O impacto econômico esperado engloba todo o ciclo, desde a preparação das estruturas até a realização dos jogos, que ocorrerão entre 24 de junho e 25 de julho de 2027 em oito cidades-sede. Segundo a análise, o montante deve gerar 73,7 mil postos de trabalho e resultar em R$ 928 milhões em arrecadação de tributos.
Vetores de impacto
De acordo com os dados apresentados pela FGV, o volume financeiro total é dividido em dois eixos principais. O primeiro, relacionado ao fluxo de turistas, tanto nacionais quanto estrangeiros, deve movimentar R$ 4,7 bilhões. O segundo vetor compreende os desembolsos diretos da Fifa e os custos operacionais da organização do torneio, estimados em R$ 4,1 bilhões.
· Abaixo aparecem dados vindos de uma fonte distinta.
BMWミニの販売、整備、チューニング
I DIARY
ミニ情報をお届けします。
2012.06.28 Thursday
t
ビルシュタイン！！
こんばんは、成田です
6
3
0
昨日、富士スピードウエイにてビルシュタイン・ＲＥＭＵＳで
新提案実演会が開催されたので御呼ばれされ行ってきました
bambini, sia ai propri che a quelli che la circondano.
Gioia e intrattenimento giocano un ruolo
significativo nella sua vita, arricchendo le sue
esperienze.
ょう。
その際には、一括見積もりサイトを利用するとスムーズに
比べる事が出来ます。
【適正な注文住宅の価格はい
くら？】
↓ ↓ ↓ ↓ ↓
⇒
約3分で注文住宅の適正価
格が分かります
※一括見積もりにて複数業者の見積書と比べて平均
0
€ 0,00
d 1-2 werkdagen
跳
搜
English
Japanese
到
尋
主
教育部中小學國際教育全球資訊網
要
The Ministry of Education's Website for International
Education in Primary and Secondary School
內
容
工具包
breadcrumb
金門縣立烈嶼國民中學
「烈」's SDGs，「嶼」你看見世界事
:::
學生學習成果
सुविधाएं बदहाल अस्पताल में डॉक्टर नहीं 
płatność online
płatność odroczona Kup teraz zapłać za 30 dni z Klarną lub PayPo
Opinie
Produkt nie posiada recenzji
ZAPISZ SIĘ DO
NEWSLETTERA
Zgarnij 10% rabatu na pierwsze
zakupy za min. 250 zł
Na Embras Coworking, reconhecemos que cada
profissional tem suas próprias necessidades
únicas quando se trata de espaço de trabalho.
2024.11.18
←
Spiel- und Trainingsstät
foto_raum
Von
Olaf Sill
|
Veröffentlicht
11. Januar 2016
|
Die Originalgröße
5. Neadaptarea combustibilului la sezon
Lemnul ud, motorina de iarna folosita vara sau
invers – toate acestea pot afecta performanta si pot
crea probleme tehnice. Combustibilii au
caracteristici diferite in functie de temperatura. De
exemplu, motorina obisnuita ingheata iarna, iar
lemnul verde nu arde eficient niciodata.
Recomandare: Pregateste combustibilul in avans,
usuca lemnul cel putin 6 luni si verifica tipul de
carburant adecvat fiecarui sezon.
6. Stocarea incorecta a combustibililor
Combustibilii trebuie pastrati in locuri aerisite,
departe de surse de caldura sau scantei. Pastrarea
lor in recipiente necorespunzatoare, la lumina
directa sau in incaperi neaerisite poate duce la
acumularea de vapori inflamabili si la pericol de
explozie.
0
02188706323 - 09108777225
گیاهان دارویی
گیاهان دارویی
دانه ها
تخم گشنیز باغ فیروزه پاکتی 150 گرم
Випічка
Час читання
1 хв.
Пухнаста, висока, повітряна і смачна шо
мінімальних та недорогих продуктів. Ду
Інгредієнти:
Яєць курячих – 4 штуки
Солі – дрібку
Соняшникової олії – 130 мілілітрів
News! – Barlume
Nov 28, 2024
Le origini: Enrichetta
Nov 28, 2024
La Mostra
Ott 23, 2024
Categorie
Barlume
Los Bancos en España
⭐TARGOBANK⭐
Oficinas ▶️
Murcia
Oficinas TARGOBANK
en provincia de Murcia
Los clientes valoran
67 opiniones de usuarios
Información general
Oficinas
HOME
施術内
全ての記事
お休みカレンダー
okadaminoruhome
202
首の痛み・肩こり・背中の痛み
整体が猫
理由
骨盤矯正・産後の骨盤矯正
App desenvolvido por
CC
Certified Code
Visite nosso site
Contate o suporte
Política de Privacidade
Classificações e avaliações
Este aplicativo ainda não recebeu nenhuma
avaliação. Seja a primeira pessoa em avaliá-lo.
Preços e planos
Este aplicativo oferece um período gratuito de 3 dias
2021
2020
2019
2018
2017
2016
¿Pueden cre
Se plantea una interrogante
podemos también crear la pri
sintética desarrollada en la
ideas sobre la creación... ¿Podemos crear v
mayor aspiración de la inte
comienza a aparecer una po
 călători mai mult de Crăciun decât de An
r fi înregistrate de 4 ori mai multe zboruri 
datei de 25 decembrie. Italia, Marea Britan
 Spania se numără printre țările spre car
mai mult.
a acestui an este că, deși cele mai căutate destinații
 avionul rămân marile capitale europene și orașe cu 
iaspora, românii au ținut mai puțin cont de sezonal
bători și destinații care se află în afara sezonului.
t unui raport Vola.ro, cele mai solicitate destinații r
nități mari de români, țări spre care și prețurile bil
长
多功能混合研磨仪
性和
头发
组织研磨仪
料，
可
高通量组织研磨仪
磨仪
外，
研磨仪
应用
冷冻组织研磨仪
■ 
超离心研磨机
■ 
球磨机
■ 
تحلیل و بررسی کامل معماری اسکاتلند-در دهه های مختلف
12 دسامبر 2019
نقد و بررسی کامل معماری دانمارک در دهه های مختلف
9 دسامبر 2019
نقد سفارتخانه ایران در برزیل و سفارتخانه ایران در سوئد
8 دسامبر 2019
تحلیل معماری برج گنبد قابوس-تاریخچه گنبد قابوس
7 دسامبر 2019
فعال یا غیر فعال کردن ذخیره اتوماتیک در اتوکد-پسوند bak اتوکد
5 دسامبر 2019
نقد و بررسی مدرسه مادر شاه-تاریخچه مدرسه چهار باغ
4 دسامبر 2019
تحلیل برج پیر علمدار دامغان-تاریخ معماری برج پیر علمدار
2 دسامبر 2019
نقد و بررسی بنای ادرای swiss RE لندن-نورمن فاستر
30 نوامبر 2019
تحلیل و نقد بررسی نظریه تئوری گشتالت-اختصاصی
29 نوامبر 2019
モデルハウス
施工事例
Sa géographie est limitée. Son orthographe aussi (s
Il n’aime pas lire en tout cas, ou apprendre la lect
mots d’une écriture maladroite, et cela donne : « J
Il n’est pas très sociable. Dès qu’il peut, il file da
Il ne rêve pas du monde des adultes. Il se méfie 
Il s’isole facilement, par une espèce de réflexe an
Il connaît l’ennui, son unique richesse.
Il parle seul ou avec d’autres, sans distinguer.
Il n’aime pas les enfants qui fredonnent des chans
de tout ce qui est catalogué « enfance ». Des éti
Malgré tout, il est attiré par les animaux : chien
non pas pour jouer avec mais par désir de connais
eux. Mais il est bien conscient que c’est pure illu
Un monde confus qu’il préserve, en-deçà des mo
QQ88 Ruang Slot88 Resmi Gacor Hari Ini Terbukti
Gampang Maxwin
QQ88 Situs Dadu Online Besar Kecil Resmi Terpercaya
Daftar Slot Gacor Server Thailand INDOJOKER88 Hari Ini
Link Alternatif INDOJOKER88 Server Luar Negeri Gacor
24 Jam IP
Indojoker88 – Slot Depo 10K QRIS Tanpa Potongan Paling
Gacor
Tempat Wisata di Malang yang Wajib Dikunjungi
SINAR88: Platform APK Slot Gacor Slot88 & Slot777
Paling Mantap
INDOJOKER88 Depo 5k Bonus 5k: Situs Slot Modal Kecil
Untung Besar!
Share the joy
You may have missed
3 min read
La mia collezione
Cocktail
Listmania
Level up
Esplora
O relatório destaca que o Brasil está consolidado como um destino de referência para a recepção de megaeventos esportivos de grande escala. Além disso, a competição deve injetar cerca de R$ 4,5 bilhões em rendimentos, impulsionando o setor de serviços e turismo nas cidades que receberão as seleções.
Oportunidade de mercado
A pesquisa ressalta que o cenário é favorável para o consumo. Dados indicam que as mulheres compõem 48,61% do fluxo de turistas internacionais no Brasil, com uma permanência média de 11 dias e gasto por viagem na casa dos US$ 1.317. Adicionalmente, o estudo observa um potencial de demanda ainda não explorado, visto que 72% das pessoas que nunca frequentaram um estádio de futebol são mulheres.
"Além do impacto econômico imediato, o evento representa uma oportunidade singular de legado para o futebol feminino brasileiro, de projeção da imagem do país no cenário global e de fortalecimento do turismo esportivo como vetor de desenvolvimento econômico sustentável", aponta o estudo da FGV.
Esta será a primeira vez que um país sul-americano sediará a Copa do Mundo Feminina, consolidando o evento como um marco histórico para a modalidade e para a economia nacional.